Inhibition of Cys-Null RGS: Gαo interaction by RGS inhibitors

Biochemical characterization of RGS inhibitors for their ability to disrupt the cys-null RGS: Gαο PPI using AlphaScreen assay. Data represent the IC50 with the 95% CI in parentheses from n = 3 independent experiments, each with duplicate wells. Concentration-response curves are shown in Supplemental Fig. S2. All compounds from Table 2 were tested, and any compounds for which all cys-null RGS proteins exhibited >100 μΜ IC50 values were excluded from this table.

RGS14 is More Sensitive to Small Molecule Inhibition than RGS4.

One of the most striking results of this investigation is that although each small molecule investigated (NEM excluded) was discovered as inhibitor of RGS4, 8 of the 13 were selective for RGS14 RH at the 95% CI, whereas another (CCG-62808) was equipotent for RGS4 and RGS14 at the 95% CI. One of these compounds, CCG-50014, was previously identified as one of the most potent RGS4 inhibitors found to date, with an IC50 of 30 nM (Blazer et al., 2011); however, the result of this investigation demonstrates that CCG-50014 inhibits RGS14 with an IC50 of 8 nM and is selective for RGS14 at the 95% CI.

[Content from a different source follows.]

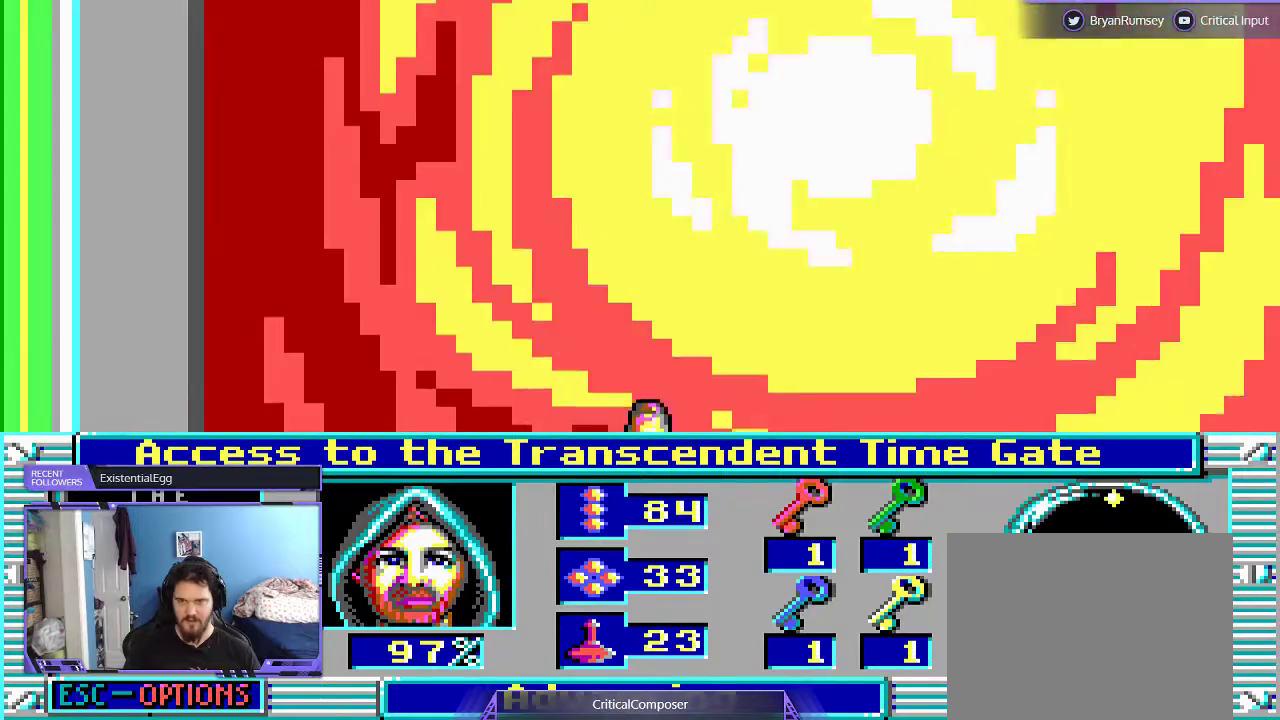
{"buttons": [], "events": []}
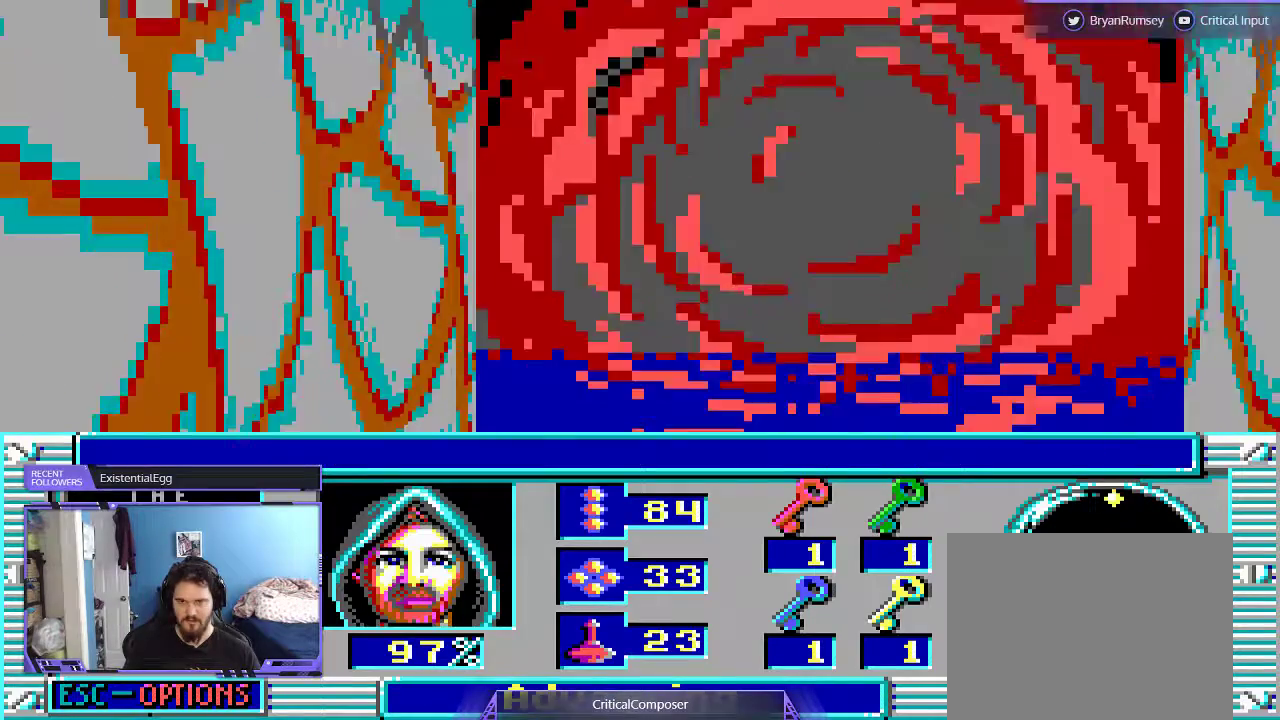
{"buttons": [], "events": []}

Several other compounds demonstrated moderate selectivity for RGS14 over other RGS proteins. For example, considering the UI series compounds, UI-5 was 10 times more potent for RGS14 over the next RGS, and UI-1590 inhibited RGS14 with submicromolar potency, whereas the next closest RGS was inhibited with low micromolar potency. In fact, of the 11 compounds that demonstrated inhibition of RGS14, only three (CCG-63808, CCG-4986, and CCG-55919) were not selective for RGS14 over all other RGS proteins. The apparent selectivity of these tested compounds for RGS14 is not a trait that is shared by fellow R12 family member RGS10, as only three compounds had calculable IC50 values for RGS10. This holds true for the R4 family as well, as 11 of 13 compounds resulted in calculable IC50 values against RGS4, whereas only one (CCG-50014) resulted in a calculable IC50 for R4 family member RGS18.

RGS GAP Activity Inhibition by Compounds.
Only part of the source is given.